To shift the T-98 4 speed behind the Ford Windsor V8 in my Single Cab, I run a two piece shaft made up of 1/2"dia. steel rod back from the floor shift. The bus floor shift still mounts as stock but with the reverse guide ground away so you do not have to push down. Reverse is the now Ford pattern anyway. The lower pivot of the shifter has been replaced with a horizontal piece of 1" rod drilled to attach with a through bolt to a simple clevis. This replaces the standard VW front connection at the bottom of the otherwise standard floor shift.

The front rod has threaded end, with a stop nut into the clevis which allows for some adjustment. This rod then angles to the right side of the engine. At that point I needed about a 30 degree angle to reach the heavily modified top shift on the Ford truck 4 speed. This is where a u-joint sourced from a Fiat steering column joins the two 1/2" rods along the right side of the engine about mid-way back.
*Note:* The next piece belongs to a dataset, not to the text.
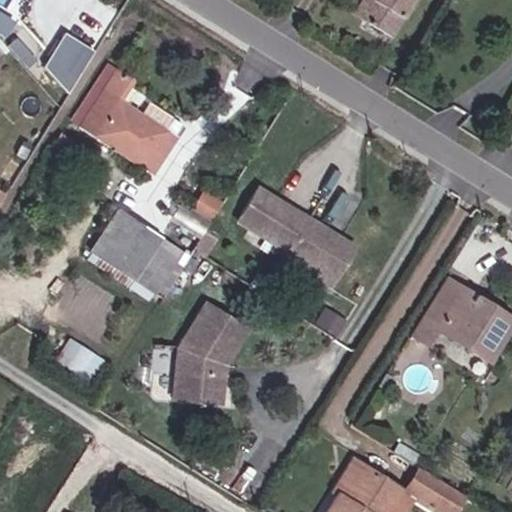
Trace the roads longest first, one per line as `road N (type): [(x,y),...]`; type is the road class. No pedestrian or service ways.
road 1 (residential): [(204,0),(462,159)]
road 2 (residential): [(236,511),(0,361)]
road 3 (unclassified): [(347,339),(462,159)]
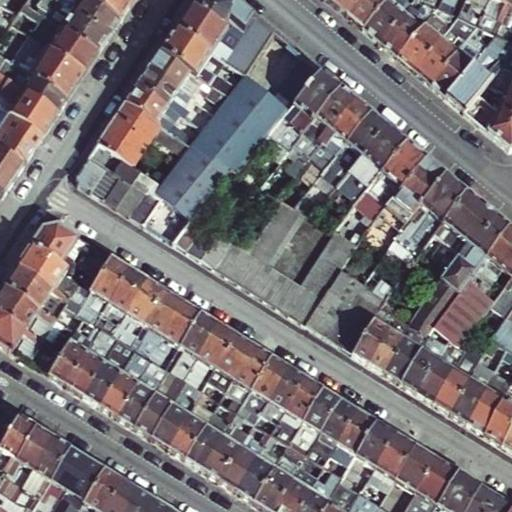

I had enough space to pass the engine block on this side without it being 'too low.' Just ahead of the u-joint, the front 1/2" rod passes through a large lube type Heim joint which is mounted via a 1/8" steel bracket to the frame. This keeps the rod from moving out of alignment (side to side, etc.) and also allows adjustment. To keep corrosion and debris at bay where the rod slides in the Heim joint, a rubber tube sleeve with a grease seal at each end protects things. There is a very slight bend in the rear rod to clear the bell housing.
The top of the transmission shifter mod mentioned above utilizes a 5/8" rod coming out the rear of the of a special housing. Attached at the back end of the rod is a 90 degree piece to which is fastened a second u-joint. This system allows the shift rod to pass around the engine, and allows a standard Ford shift pattern with only a slight angle in the front to rear movement of the VW floor shift.
The clutch is operated through a heavy duty housed cable which attaches to the stock VW pedal assembly. Because the Ford clutch arm at the bell housing needs to be pulled rearward to disengage the clutch, the cable runs to the bottom of a pivot. This way when the pedal is depressed and the cable moves forward, a connecting rod at the top of the pivot pulls back. I made the cable and rod end attaching points adjustable to change the throw and mechanical advantage.
Sounds like this isn't your first time sorting out a linkage. I came up with this system back in '81 when I did the swap. It works well and gets a lot of folks checking out the engine compartment scratching their heads.